Alternate alternate title: Just how stupid do they think we are?
The Massachusetts State Senate initiated the run-up to next week's budget debate with a strikingly familiar set of announcements. Rather than re-do the analysis, I'll ask you to simply read the Globe article linked immediately above, and then re-read this post from Wednesday April 15, the day the House Ways and Means Committee released its own budget blueprint - except substitute "Senate" wherever you see "House," and "Steve Panagiotakos" for "Charley Murphy." With those minor tweaks, the analysis is exactly the same.
We have the same budget blueprint with deep spending cuts (to local aid, to health care, to... the Boys and Girls Clubs!!) and no tax increases. We have the same meaningless laments from the Ways and Means Committee Chairman: "it is an accurate assessment of the dismal revenue picture." You have the same foreshadowing by the Globe of the pro-tax advocacy this "assessment" is designed to trigger: "The budget contains no new tax revenues, but it is sure to fuel demands by human service advocates and unions for tax increases along the lines of a House-approved sales tax increase from 5 percent to 6.25 percent."

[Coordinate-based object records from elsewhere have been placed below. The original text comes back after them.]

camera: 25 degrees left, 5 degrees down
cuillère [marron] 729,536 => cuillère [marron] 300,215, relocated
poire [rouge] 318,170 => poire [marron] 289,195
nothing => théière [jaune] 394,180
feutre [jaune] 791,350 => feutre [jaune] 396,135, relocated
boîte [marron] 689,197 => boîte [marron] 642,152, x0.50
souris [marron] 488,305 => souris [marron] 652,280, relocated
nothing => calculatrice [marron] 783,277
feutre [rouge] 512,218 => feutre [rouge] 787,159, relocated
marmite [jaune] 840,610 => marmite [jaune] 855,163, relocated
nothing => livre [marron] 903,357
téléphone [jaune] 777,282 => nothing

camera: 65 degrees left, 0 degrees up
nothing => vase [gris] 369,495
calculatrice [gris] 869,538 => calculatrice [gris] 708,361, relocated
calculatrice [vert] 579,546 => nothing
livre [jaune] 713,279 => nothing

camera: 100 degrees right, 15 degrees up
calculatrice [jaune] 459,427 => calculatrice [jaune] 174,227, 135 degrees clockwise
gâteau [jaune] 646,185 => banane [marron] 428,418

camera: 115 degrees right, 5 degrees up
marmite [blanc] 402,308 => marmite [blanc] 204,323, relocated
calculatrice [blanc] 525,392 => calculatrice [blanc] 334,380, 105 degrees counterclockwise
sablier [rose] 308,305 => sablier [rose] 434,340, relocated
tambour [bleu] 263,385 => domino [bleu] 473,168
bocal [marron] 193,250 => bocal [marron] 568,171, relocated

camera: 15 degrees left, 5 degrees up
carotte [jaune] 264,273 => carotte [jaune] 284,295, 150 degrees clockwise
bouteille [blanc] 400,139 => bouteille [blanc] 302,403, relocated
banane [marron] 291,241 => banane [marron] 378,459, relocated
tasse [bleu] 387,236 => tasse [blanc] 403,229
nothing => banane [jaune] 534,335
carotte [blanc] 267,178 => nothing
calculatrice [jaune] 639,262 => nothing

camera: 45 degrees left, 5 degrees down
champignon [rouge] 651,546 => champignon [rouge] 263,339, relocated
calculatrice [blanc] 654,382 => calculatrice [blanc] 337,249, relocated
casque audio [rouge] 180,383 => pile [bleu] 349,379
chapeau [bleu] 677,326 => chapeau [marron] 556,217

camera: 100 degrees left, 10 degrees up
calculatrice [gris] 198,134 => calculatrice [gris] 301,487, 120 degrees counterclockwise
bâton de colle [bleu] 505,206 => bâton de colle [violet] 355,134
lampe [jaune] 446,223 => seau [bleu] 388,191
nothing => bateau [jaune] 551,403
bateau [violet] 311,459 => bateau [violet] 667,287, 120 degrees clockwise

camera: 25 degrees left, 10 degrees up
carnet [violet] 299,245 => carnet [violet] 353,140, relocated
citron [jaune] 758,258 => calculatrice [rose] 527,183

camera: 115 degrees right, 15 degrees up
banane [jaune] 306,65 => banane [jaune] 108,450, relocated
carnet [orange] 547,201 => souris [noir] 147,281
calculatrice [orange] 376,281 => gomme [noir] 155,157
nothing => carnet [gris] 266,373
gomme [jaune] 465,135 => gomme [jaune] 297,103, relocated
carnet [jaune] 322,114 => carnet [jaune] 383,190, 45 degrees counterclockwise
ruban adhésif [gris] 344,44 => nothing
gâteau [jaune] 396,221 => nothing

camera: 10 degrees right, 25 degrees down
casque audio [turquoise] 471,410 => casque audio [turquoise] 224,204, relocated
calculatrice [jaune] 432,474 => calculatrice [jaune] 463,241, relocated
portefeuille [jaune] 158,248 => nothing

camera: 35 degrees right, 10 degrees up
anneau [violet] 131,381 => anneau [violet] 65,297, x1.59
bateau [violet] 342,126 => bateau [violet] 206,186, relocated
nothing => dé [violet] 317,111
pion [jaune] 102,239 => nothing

Senate leadership and rank-and-file are hardly angling for profile in courage awards as the budget debate looms next week. From the Globe:
An informal Globe poll this week of the 40 senators indicated that few are willing to take a strong stand for or against new taxes to repair the recession-ravaged budget. The Globe asked all senators to respond to an informal survey on whether they would support raising taxes at all and which specific ones they would support. Few responded at all, and several senators, who are known to discuss issues for hours on end, hedged in interviews.
Most of the Senators who are unwilling to "take a strong stand" today know just as well as we do how this process ends - in a vote to raise the state sales tax by 25 percent. They are also making noise about other tax increases, but in all likelihood this talk is just part of the subterfuge; the requisite scare rhetoric designed to soften the blow of the final tax hike vote.
By following the House strategy so exactly, and so soon after it was employed by the House, it is like the Senate is re-making a movie that everyone just saw, simply plugging different actors into the key roles, and hoping that we, the viewers, have already forgotten the ending.
Like so many other things that the Democratic machine does on Beacon Hill, this carbon copied strategy presumes that the voters are stupid, or are not paying attention.